JOB:
Copy every line of text in the material below word for word, leaving out the pictures.
*** INFORMATION SUPPLIED ***
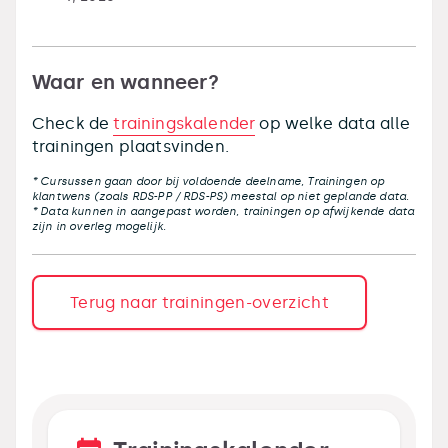
Waar en wanneer?
Check de
trainingskalender
op welke data alle
trainingen plaatsvinden.
* Cursussen gaan door bij voldoende deelname, Trainingen op
klantwens (zoals RDS-PP / RDS-PS) meestal op niet geplande data.
* Data kunnen in aangepast worden, trainingen op afwijkende data
zijn in overleg mogelijk.
Terug naar trainingen-overzicht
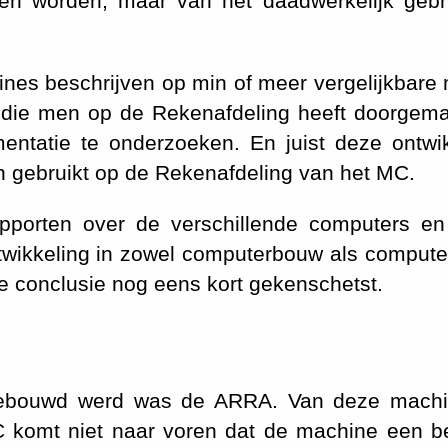
n worden, maar van het daadwerkelijk gebru
es beschrijven op min of meer vergelijkbare 
g die men op de Rekenafdeling heeft doorgema
tatie te onderzoeken. En juist deze ontwik
n gebruikt op de Rekenafdeling van het MC.
pporten over de verschillende computers en
twikkeling in zowel computerbouw als compute
de conclusie nog eens kort gekenschetst.
ebouwd werd was de ARRA. Van deze machin
 komt niet naar voren dat de machine een bel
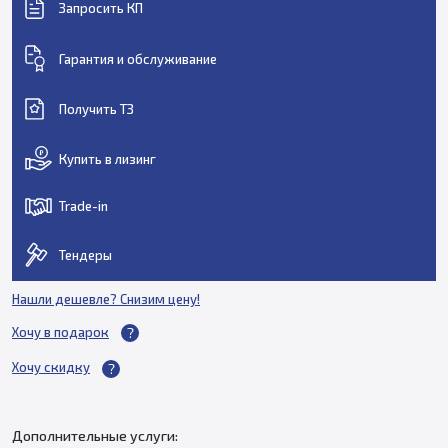
Запросить КП
Гарантия и обслуживание
Получить ТЗ
Купить в лизинг
Trade-in
Тендеры
Нашли дешевле? Снизим цену!
Хочу в подарок
Хочу скидку
Дополнительные услуги:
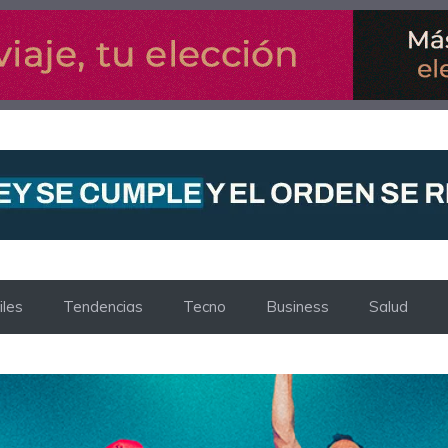
les
Tendencias
Tecno
Business
Salud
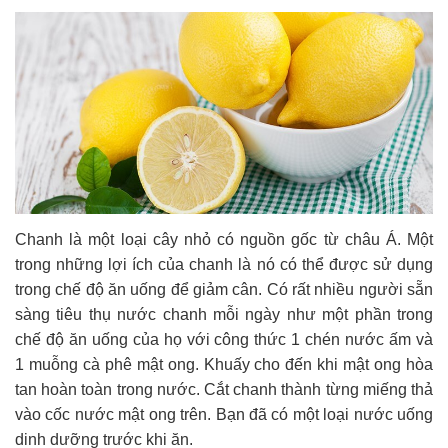
Chanh là một loại cây nhỏ có nguồn gốc từ châu Á. Một
trong những lợi ích của chanh là nó có thể được sử dụng
trong chế độ ăn uống để giảm cân. Có rất nhiều người sẵn
sàng tiêu thụ nước chanh mỗi ngày như một phần trong
chế độ ăn uống của họ với công thức 1 chén nước ấm và
1 muỗng cà phê mật ong. Khuấy cho đến khi mật ong hòa
tan hoàn toàn trong nước. Cắt chanh thành từng miếng thả
vào cốc nước mật ong trên. Bạn đã có một loại nước uống
dinh dưỡng trước khi ăn.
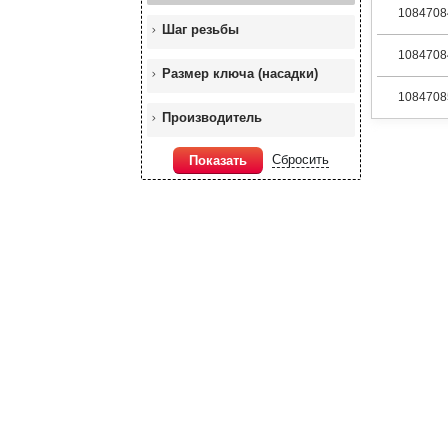
1084708
Шаг резьбы
1084708
Размер ключа (насадки)
1084708
Производитель
Сбросить
Показать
*** End of INFORMATION SUPPLIED ***
RESPONSE BOX:
Waar en wanneer?
Check de
trainingskalender
op welke data alle
trainingen plaatsvinden.
* Cursussen gaan door bij voldoende deelname, Trainingen op
klantwens (zoals RDS-PP / RDS-PS) meestal op niet geplande data.
* Data kunnen in aangepast worden, trainingen op afwijkende data
zijn in overleg mogelijk.
Terug naar trainingen-overzicht
n worden, maar van het daadwerkelijk gebru
es beschrijven op min of meer vergelijkbare 
g die men op de Rekenafdeling heeft doorgema
tatie te onderzoeken. En juist deze ontwik
n gebruikt op de Rekenafdeling van het MC.
pporten over de verschillende computers en
twikkeling in zowel computerbouw als compute
de conclusie nog eens kort gekenschetst.
ebouwd werd was de ARRA. Van deze machin
 komt niet naar voren dat de machine een bel
Запросить КП
Гарантия и обслуживание
Получить ТЗ
Купить в лизинг
Trade-in
Тендеры
Нашли дешевле? Снизим цену!
Хочу в подарок
Хочу скидку
Дополнительные услуги:
les
Tendencias
Tecno
Business
Salud
Chanh là một loại cây nhỏ có nguồn gốc từ châu Á. Một
trong những lợi ích của chanh là nó có thể được sử dụng
trong chế độ ăn uống để giảm cân. Có rất nhiều người sẵn
sàng tiêu thụ nước chanh mỗi ngày như một phần trong
chế độ ăn uống của họ với công thức 1 chén nước ấm và
1 muỗng cà phê mật ong. Khuấy cho đến khi mật ong hòa
tan hoàn toàn trong nước. Cắt chanh thành từng miếng thả
vào cốc nước mật ong trên. Bạn đã có một loại nước uống
dinh dưỡng trước khi ăn.
1084708
Шаг резьбы
1084708
Размер ключа (насадки)
1084708
Производитель
Сбросить
Показать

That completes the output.